Dr. Madeleine MacIvor, BEd ’87, MA ’93, EdD ’12

Educator Madeleine MacIvor was among 11 Aboriginal doctoral students to graduate from the University of British Columbia’s Faculty of Education in 2012. It was the largest group of Aboriginal students to graduate with doctoral degrees from any Canadian university education faculty in one year. MacIvor graduated from the Indigenous Teacher Education Program (NITEP) at UBC with a Bachelor of Education in 1987. For her master’s degree in 1993, she described how science and technology education was used in the 1800s to undermine Indigenous peoples’ belief systems and organizational structures, while at the same time promoting Christianity and Victorian work values.

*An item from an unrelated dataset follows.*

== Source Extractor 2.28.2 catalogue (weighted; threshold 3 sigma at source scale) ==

Subsequently, MacIvor became interested in incorporating Aboriginal perspectives into school science. Her 1995 work, Redefining Science Education for Aboriginal Students is still cited in discussions of Indigenous science education.

Turning her analytical lens to more recent times, her doctoral dissertation provided a crucial record of changes in Aboriginal post-secondary education policy in BC from 1986 to 2011.

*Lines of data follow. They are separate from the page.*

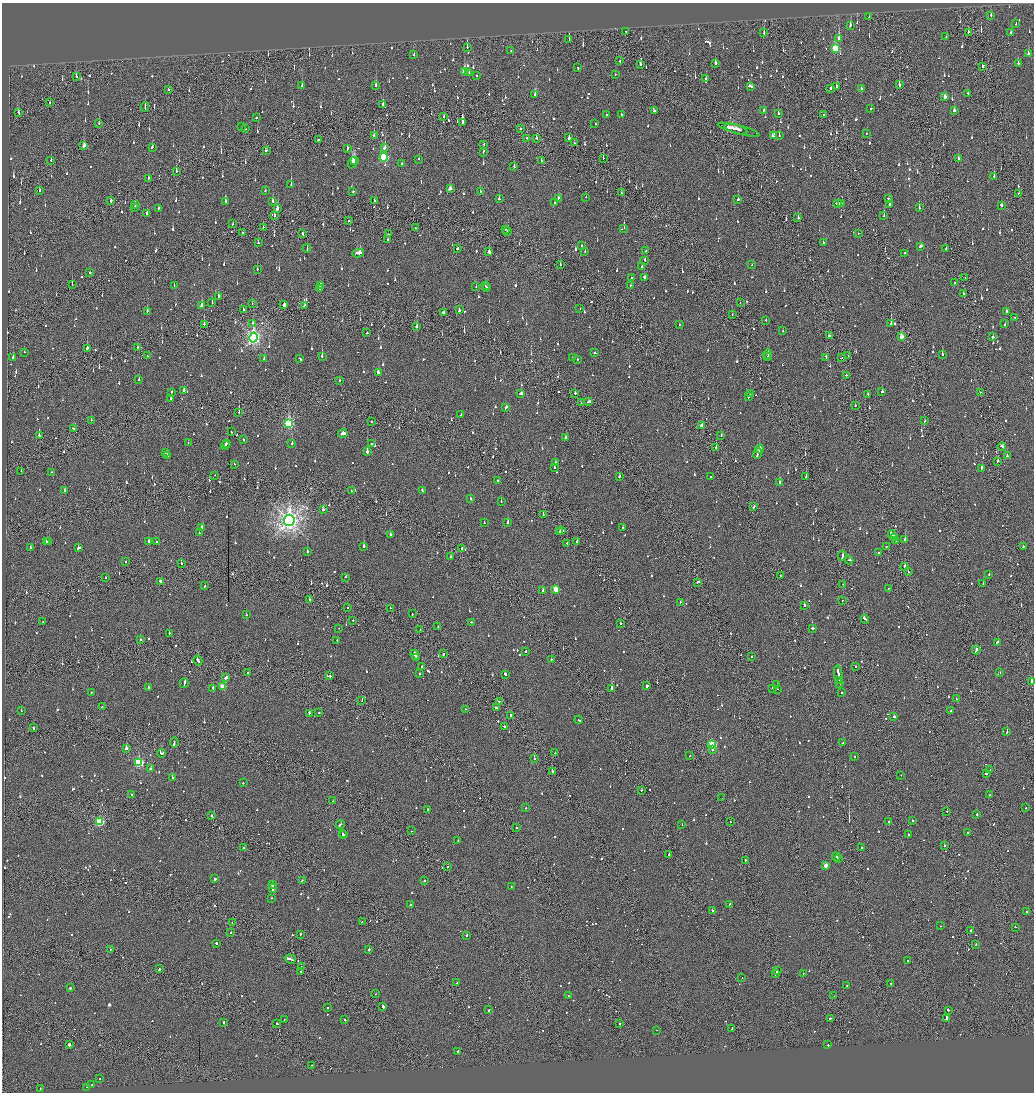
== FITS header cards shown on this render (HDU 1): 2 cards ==
NAXIS1  =                 2064
NAXIS2  =                 2180

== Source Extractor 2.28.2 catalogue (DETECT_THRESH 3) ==
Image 2064 x 2180 px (HDU 1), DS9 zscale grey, zoomed out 1/2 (1 PNG px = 2 x 2 image px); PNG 1036 x 1094 px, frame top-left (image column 1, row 2179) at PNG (2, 3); each listed source drawn as its Kron ellipse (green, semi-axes under 4 px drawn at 4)
Background -0.105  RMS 0.067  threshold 0.2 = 3 sigma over >= 5 px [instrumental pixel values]
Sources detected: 1512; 72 cannot appear on this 1/2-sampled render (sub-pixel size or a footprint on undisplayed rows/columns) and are neither listed nor drawn; of the other 1440, the 500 brightest by FLUX_AUTO listed and drawn (940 fainter detections omitted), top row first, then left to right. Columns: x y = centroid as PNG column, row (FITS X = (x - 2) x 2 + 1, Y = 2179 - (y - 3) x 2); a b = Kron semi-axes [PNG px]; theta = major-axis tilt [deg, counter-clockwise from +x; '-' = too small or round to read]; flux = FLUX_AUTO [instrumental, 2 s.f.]
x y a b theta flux
991 15 2 2 - 120
869 16 2 1 - 64
1016 23 2 2 - 100
850 25 3 2 - 96
626 31 2 2 - 95
968 32 3 2 - 83
764 33 2 2 - 94
1011 33 3 2 - 73
946 36 2 2 - 61
839 38 3 2 - 690
569 39 2 1 - 200
467 47 3 2 - 98
835 49 4 3 - 730
511 51 2 2 - 63
1028 54 3 2 - 74
414 55 2 2 - 55
620 61 2 2 - 130
715 63 3 2 - 300
1018 63 2 2 - 140
640 65 3 2 - 81
983 66 3 1 - 120
578 68 3 2 - 84
464 71 4 3 - 360
469 72 2 2 - 98
615 74 2 1 - 120
476 75 2 2 - 140
76 76 3 1 - 83
706 78 2 2 - 120
302 85 3 2 - 110
376 85 2 2 - 590
899 85 3 2 - 240
750 86 4 2 - 220
836 87 3 2 - 160
831 88 3 2 - 58
168 89 2 2 - 200
861 89 2 2 - 120
968 93 3 2 - 180
535 94 2 2 - 420
945 96 3 3 - 73
50 103 2 2 - 56
383 105 2 2 - 180
145 107 4 1 - 140
871 109 2 2 - 160
764 110 2 2 - 55
954 110 3 2 - 110
654 111 2 2 - 77
18 113 3 2 - 65
778 113 2 2 - 87
621 114 2 2 - 54
606 115 2 2 - 89
824 115 2 1 - 120
256 117 2 2 - 62
444 117 2 2 - 140
99 123 2 2 - 55
463 123 2 2 - 3900
595 123 3 2 - 71
242 127 2 2 - 83
245 129 2 1 - 69
520 129 2 2 - 240
736 129 12 2 -16 1500
739 130 22 2 -15 1200
866 133 2 2 - 55
374 136 2 2 - 100
774 136 3 2 - 150
779 136 2 2 - 77
527 138 3 2 - 60
536 138 2 2 - 82
569 138 2 2 - 3100
319 140 3 2 - 1100
574 143 2 2 - 56
484 144 2 1 - 68
84 146 3 3 - 140
152 147 3 2 - 60
347 148 3 2 - 190
385 148 3 2 - 190
266 150 3 2 - 110
483 152 3 2 - 100
384 157 4 3 - 1100
603 158 3 1 - 71
958 158 2 2 - 100
419 159 2 2 - 90
51 160 2 2 - 81
355 161 3 2 - 550
541 161 2 1 - 160
352 163 6 2 69 640
402 164 2 2 - 160
514 167 3 2 - 71
176 171 3 1 - 240
994 176 2 1 - 180
148 178 3 2 - 100
291 184 2 2 - 290
450 189 3 2 - 170
39 191 3 1 - 320
265 191 2 2 - 68
480 191 2 2 - 150
353 192 2 2 - 200
621 193 2 2 - 93
1019 193 2 2 - 180
586 197 2 2 - 54
558 198 4 2 - 160
888 198 2 2 - 63
499 199 2 2 - 110
374 200 3 2 - 120
738 200 2 2 - 160
111 201 2 2 - 130
273 201 2 2 - 480
225 202 3 2 - 220
555 203 2 2 - 83
837 203 4 2 - 240
842 203 4 1 - 140
889 204 2 2 - 68
136 205 3 1 - 89
1001 205 3 2 - 58
135 207 2 2 - 120
158 208 2 2 - 60
919 208 3 1 - 350
277 209 3 2 - 190
147 213 3 2 - 67
884 215 3 2 - 110
274 216 3 2 - 170
798 217 3 2 - 91
349 220 2 1 - 72
233 224 2 2 - 57
263 227 2 2 - 100
415 228 2 1 - 72
624 228 3 1 - 140
505 229 2 2 - 77
508 231 3 2 - 88
242 232 2 1 - 59
858 233 2 1 - 94
303 234 3 2 - 150
389 234 2 2 - 53
388 240 3 2 - 85
258 243 2 2 - 67
823 243 2 2 - 140
582 246 2 2 - 58
920 246 3 2 - 110
307 248 4 2 - 180
946 248 2 1 - 100
458 249 3 2 - 62
646 251 2 2 - 130
489 252 3 2 - 940
585 252 2 2 - 72
358 253 6 2 12 230
905 253 2 2 - 64
645 260 2 2 - 58
560 265 2 2 - 81
752 265 2 1 - 110
642 266 2 2 - 340
257 269 2 2 - 140
90 272 2 2 - 190
644 277 3 2 - 130
965 277 2 1 - 150
631 278 2 2 - 100
954 283 2 1 - 92
72 284 2 1 - 130
320 285 4 2 - 210
631 285 2 2 - 78
174 286 2 2 - 56
485 286 3 2 - 180
476 287 2 2 - 66
320 288 2 2 - 92
486 288 2 2 - 99
963 294 2 1 - 160
218 296 2 2 - 230
212 303 2 2 - 57
740 303 2 1 - 74
252 304 2 2 - 61
284 305 3 2 - 270
304 305 4 2 - 81
201 306 2 2 - 330
459 309 3 2 - 100
580 309 2 2 - 64
243 310 3 2 - 93
147 311 2 2 - 100
1007 311 2 2 - 130
443 313 2 2 - 63
732 315 2 1 - 120
1015 318 2 2 - 57
766 320 2 2 - 74
253 323 2 2 - 72
204 324 3 1 - 330
891 324 2 2 - 320
1005 324 2 2 - 170
679 325 2 2 - 72
417 327 2 2 - 150
783 331 2 2 - 74
367 333 2 2 - 66
829 336 3 2 - 86
902 336 3 2 - 170
253 337 5 4 - 3900
993 337 3 2 - 130
137 347 2 1 - 140
87 348 3 2 - 240
24 352 2 2 - 63
595 353 3 2 - 270
768 354 5 1 - 170
942 354 2 2 - 110
848 355 2 2 - 64
147 356 2 2 - 74
322 356 2 2 - 210
768 356 2 2 - 260
573 357 2 2 - 100
826 357 3 2 - 210
842 357 3 1 - 170
13 358 2 2 - 230
264 359 2 2 - 110
300 359 3 2 - 110
577 359 2 2 - 87
378 372 3 2 - 150
846 375 2 2 - 170
139 380 2 2 - 61
340 381 2 2 - 59
184 390 2 2 - 67
882 391 2 2 - 140
172 392 2 2 - 81
980 392 2 2 - 82
575 393 2 2 - 86
521 394 3 2 - 130
750 394 2 2 - 57
868 394 2 1 - 57
749 397 2 2 - 190
171 399 2 2 - 80
589 401 3 2 - 450
581 403 2 1 - 74
855 405 2 1 - 99
506 407 4 2 - 100
239 412 3 2 - 100
461 415 2 2 - 60
91 420 2 1 - 67
924 421 2 1 - 92
371 422 2 2 - 75
288 424 4 3 - 1300
702 426 3 3 - 170
73 429 3 2 - 110
231 432 2 2 - 66
343 433 5 2 - 190
721 435 3 2 - 57
39 436 2 2 - 170
565 438 2 2 - 420
244 440 2 1 - 82
188 443 2 2 - 61
227 443 3 2 - 160
292 444 2 2 - 170
371 444 2 2 - 130
225 445 4 2 - 270
1002 446 4 2 - 180
716 447 2 2 - 160
760 449 4 2 - 180
367 452 3 2 - 1400
165 453 2 2 - 69
757 454 5 2 - 330
167 456 2 2 - 140
1007 456 2 2 - 90
998 461 2 2 - 260
555 463 2 2 - 210
234 464 2 2 - 61
554 468 2 2 - 240
982 468 3 2 - 330
21 471 2 1 - 100
51 472 2 1 - 120
215 475 2 1 - 62
710 476 2 2 - 59
619 477 2 2 - 81
806 477 2 1 - 160
498 480 2 2 - 110
779 482 2 2 - 210
64 490 2 2 - 190
352 491 4 2 - 540
422 491 2 2 - 270
470 498 3 2 - 85
501 501 2 2 - 60
754 507 3 2 - 110
323 510 2 2 - 250
543 514 2 2 - 74
289 520 5 5 - 9200
484 523 2 2 - 56
508 523 2 2 - 340
201 527 3 2 - 120
623 528 2 2 - 53
562 531 4 2 - 610
199 532 2 2 - 72
559 532 2 1 - 220
390 534 2 2 - 73
892 535 4 2 - 310
894 537 4 2 - 180
905 539 2 2 - 72
896 540 3 1 - 140
49 541 2 2 - 120
148 541 2 2 - 79
577 541 2 2 - 100
46 542 4 2 - 140
156 542 2 2 - 65
567 543 2 2 - 64
364 546 2 2 - 370
886 547 2 2 - 54
1023 547 2 2 - 65
30 548 2 2 - 220
79 548 3 2 - 230
462 548 2 2 - 140
307 552 2 2 - 100
879 552 2 2 - 130
842 556 5 2 - 200
451 557 3 2 - 77
849 560 4 2 - 110
126 561 2 2 - 98
181 564 2 2 - 120
905 566 3 2 - 160
908 571 3 1 - 71
989 574 2 2 - 75
780 576 2 2 - 69
106 577 2 2 - 60
345 577 2 2 - 61
161 582 4 2 - 160
698 582 3 2 - 110
843 584 2 1 - 54
983 584 2 2 - 82
205 586 2 2 - 88
888 588 2 2 - 95
555 589 3 3 - 340
543 590 2 2 - 220
309 600 2 2 - 74
842 601 2 1 - 200
680 602 2 1 - 140
804 605 2 2 - 100
347 607 2 1 - 74
390 608 2 2 - 77
246 614 2 2 - 83
412 614 2 2 - 60
865 619 4 2 - 280
353 620 2 1 - 370
43 622 2 2 - 100
471 622 2 2 - 82
621 623 2 2 - 76
438 627 2 2 - 180
338 628 2 1 - 55
812 628 3 2 - 100
420 629 2 2 - 76
169 633 2 2 - 100
141 640 2 2 - 210
337 640 2 2 - 66
997 642 2 2 - 150
976 650 4 2 - 140
526 652 2 2 - 93
444 654 2 1 - 84
415 655 5 2 - 270
752 657 2 2 - 64
416 658 3 1 - 160
551 659 2 2 - 69
198 660 5 2 - 270
422 666 2 2 - 80
855 666 2 2 - 160
248 673 3 2 - 150
420 673 2 2 - 68
1000 673 2 2 - 76
505 674 3 2 - 140
838 674 9 2 -82 480
330 676 2 2 - 130
226 677 3 2 - 670
839 681 3 1 - 120
1031 681 3 2 - 430
184 683 5 2 - 200
840 683 2 2 - 99
777 685 2 1 - 110
647 686 3 2 - 210
148 687 2 1 - 120
223 687 3 3 - 310
213 688 2 2 - 160
612 688 4 2 - 1800
772 688 2 2 - 91
777 689 2 2 - 86
91 692 2 2 - 62
841 692 2 2 - 88
956 699 2 2 - 57
362 700 2 2 - 54
499 701 2 2 - 160
102 707 2 2 - 55
496 707 3 2 - 84
466 709 2 2 - 57
21 710 2 1 - 74
951 711 2 2 - 54
309 713 2 2 - 130
319 713 2 2 - 87
511 715 4 1 - 230
894 717 2 2 - 140
579 720 4 2 - 160
504 726 2 2 - 93
33 728 3 2 - 82
1007 732 2 2 - 240
174 742 5 2 - 250
843 743 2 2 - 110
712 745 3 3 - 920
127 748 2 2 - 470
713 750 2 2 - 72
161 753 4 2 - 190
555 753 2 1 - 87
690 756 2 2 - 64
855 757 2 2 - 98
534 759 2 2 - 88
139 762 3 3 - 1200
150 768 3 2 - 72
990 770 2 2 - 56
552 771 2 2 - 840
986 774 2 2 - 580
901 775 2 2 - 74
172 778 2 2 - 160
243 783 2 2 - 53
641 790 2 2 - 64
131 795 2 2 - 68
989 795 2 2 - 56
722 798 2 1 - 55
333 801 2 1 - 57
526 808 2 1 - 84
1026 808 2 2 - 100
428 810 2 2 - 69
947 812 2 1 - 110
977 814 2 1 - 270
211 815 2 2 - 150
912 820 2 2 - 63
889 821 3 1 - 99
99 822 3 3 - 850
730 822 2 1 - 72
340 824 4 2 - 140
682 825 2 2 - 59
516 828 2 2 - 80
412 831 2 1 - 84
967 832 2 2 - 66
342 833 2 1 - 54
343 835 2 2 - 56
909 835 2 2 - 88
458 841 2 2 - 220
944 846 2 2 - 150
243 848 2 2 - 62
861 848 3 2 - 95
669 855 2 2 - 64
836 857 4 2 - 240
838 859 2 2 - 85
745 860 2 2 - 200
826 865 3 3 - 190
448 867 2 2 - 55
215 879 2 2 - 110
302 880 2 2 - 58
425 881 3 2 - 65
272 885 3 2 - 140
511 886 2 2 - 78
273 888 5 2 - 200
271 898 2 2 - 55
729 904 2 2 - 98
410 905 2 2 - 74
712 910 2 1 - 280
1026 911 2 2 - 63
362 922 2 2 - 56
232 923 2 1 - 59
941 926 2 2 - 60
1015 927 2 1 - 220
971 930 2 2 - 61
230 932 2 1 - 110
300 934 2 2 - 110
467 935 2 2 - 300
216 943 2 2 - 200
975 944 3 2 - 69
110 949 2 2 - 88
369 949 2 2 - 350
290 959 5 2 - 330
908 961 2 1 - 89
301 967 2 1 - 59
159 969 2 2 - 120
301 971 2 2 - 55
777 971 3 1 - 130
776 973 3 2 - 580
803 973 2 2 - 62
742 978 2 1 - 68
457 983 3 2 - 92
891 983 2 2 - 61
846 986 2 2 - 260
70 988 2 2 - 160
376 994 2 2 - 81
568 996 2 2 - 100
834 996 2 1 - 54
383 1006 2 2 - 2300
327 1008 2 2 - 54
489 1010 2 2 - 140
948 1010 2 2 - 460
830 1018 2 2 - 210
946 1018 4 2 - 250
344 1019 3 2 - 160
284 1020 2 2 - 61
224 1022 2 2 - 180
277 1023 2 2 - 69
619 1024 2 2 - 89
732 1028 3 1 - 110
656 1030 2 2 - 61
69 1045 2 2 - 60
828 1045 2 2 - 130
458 1052 3 2 - 220
312 1065 2 1 - 58
99 1078 2 2 - 70
92 1085 3 2 - 150
87 1087 2 2 - 65
40 1088 2 1 - 72
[940 fainter detections neither listed nor drawn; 72 sub-pixel or undisplayed-footprint detections neither listed nor drawn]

MacIvor, now retired, began working at UBC in 1989. Her roles included First Nations coordinator for the Faculty of Forestry, coordinator of student services for the First Nations House of Learning (FNHL), and later FNHL’s associate and acting director. Early in her career, she developed a summer science program for Aboriginal students that continues to run annually at UBC. During her time in the Faculty of Forestry, she encouraged and supported Aboriginal students, and improved enrolment and retention.

MacIvor received UBC’s Harry E. Taylor Canadian Indigenous Graduate Prize in Education in 2005. Five years later, she received UBC’s Jean Barman Prize in Indigenous Education. In 2011 she received a Doctorate of Letters, honoris causa from the University of the Fraser Valley for her work in Aboriginal education.